Anyone by Charles Soule
eBook review copy; 432 pages
Anyone by Charles Soule is a highly recommended, fast-paced, technological/speculative fiction thriller.
In Michigan research scientist Gabrielle (Gabby) White inadvertently
discovers a way for people to transfer their consciousness into another
person's body. She wants to control how the technology is used, but
that very likely will be taken out of her control. Twenty-five-years
into the future this technology called "flash" has transformed society.
The company advertises the flash as a way to "Be Anyone with Anyone" in
the ultimate out-of-body
experience. However, there is also an underground black market to
the technology called "darkshare," where people rent out their bodies
for paying customers to use for a
variety of deviant purposes. In the future, Annami is renting out
her body through a darkshare establishment in order to save enough money
for a plan of her own.
Chapters in the action-packed, fast-paced plot alternate between
Gabby's discovery and Annami's driven quest to earn money for her own
purpose. Both story lines are compelling and both of the characters are well developed. You know something is going to go terribly wrong for Gabby, and Annami is keeping her ultimate scheme to herself.
Naturally, you have to set disbelief aside as far as transferring one
person's consciousness into another person's body, but once you do that
both time periods keep ratcheting up the tension. Ultimately both
narratives will connect in an unexpected but satisfying conclusion.
Soule does an excellent job presenting this frightening and
fascinating cautionary vision of the future.

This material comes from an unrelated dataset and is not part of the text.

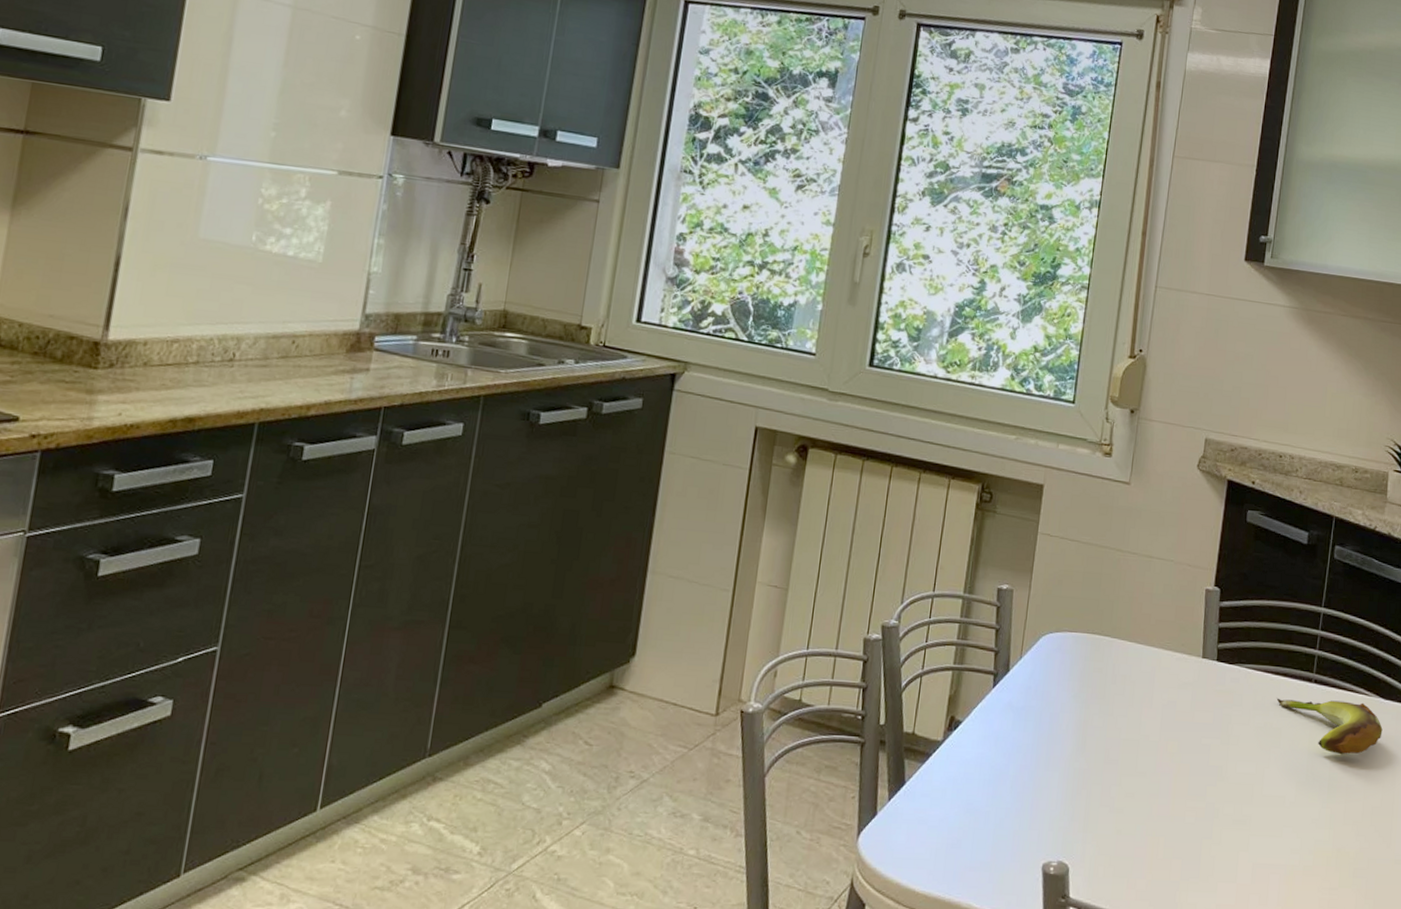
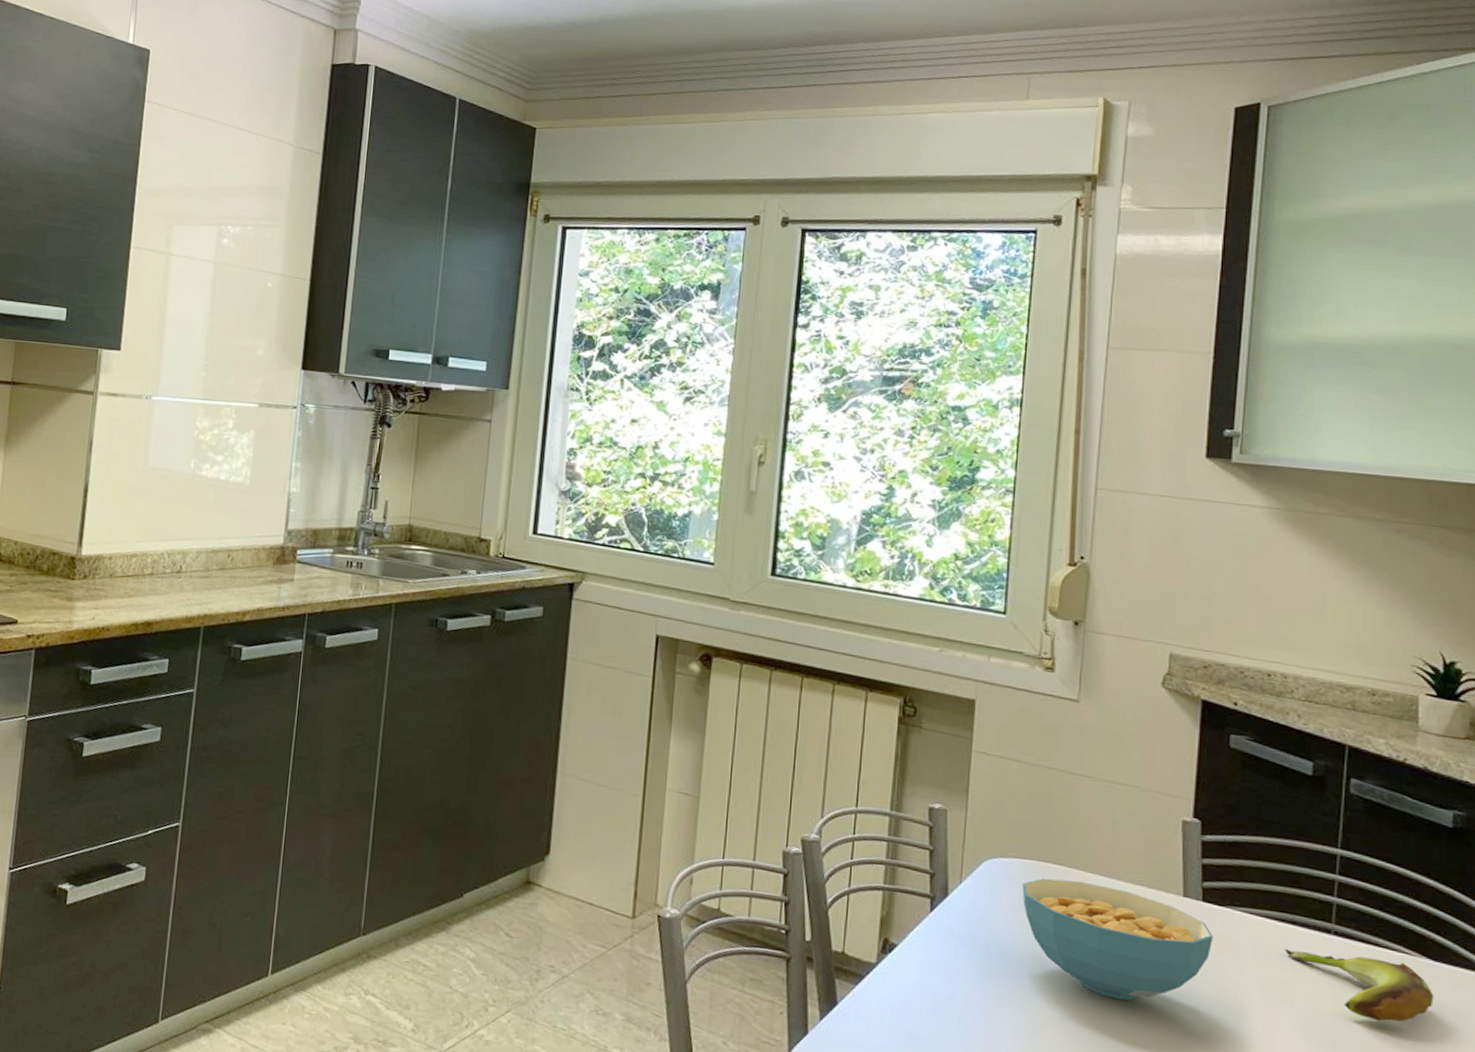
cereal bowl: none [1072,649,1223,756] -> present [1022,878,1214,1000]

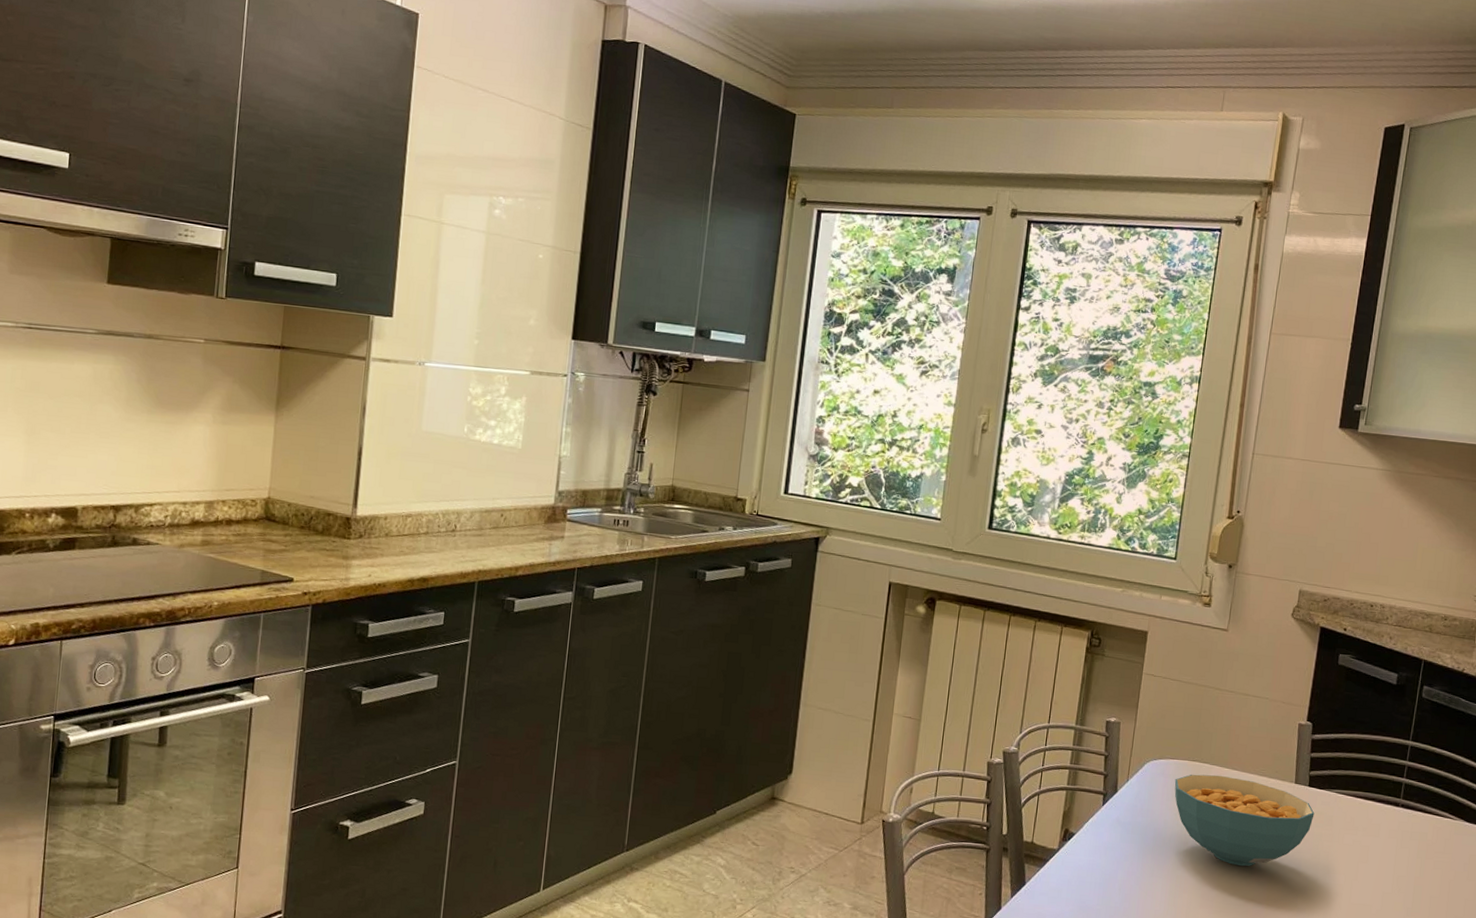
banana: present [1284,948,1434,1022] -> none [1364,819,1467,871]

It could be his work in
comic books has translated well into keeping the action of the dual
narratives intense and quickly moving, while wrapping both narratives in
an irresistible plot. Ultimately, he takes the idea of new technology
and forces us to look at the unintended consequences: the abuse of that
technology, the morality of using it, and the question of identity and
culpability when another body is used.
My review copy was courtesy of HarperCollins.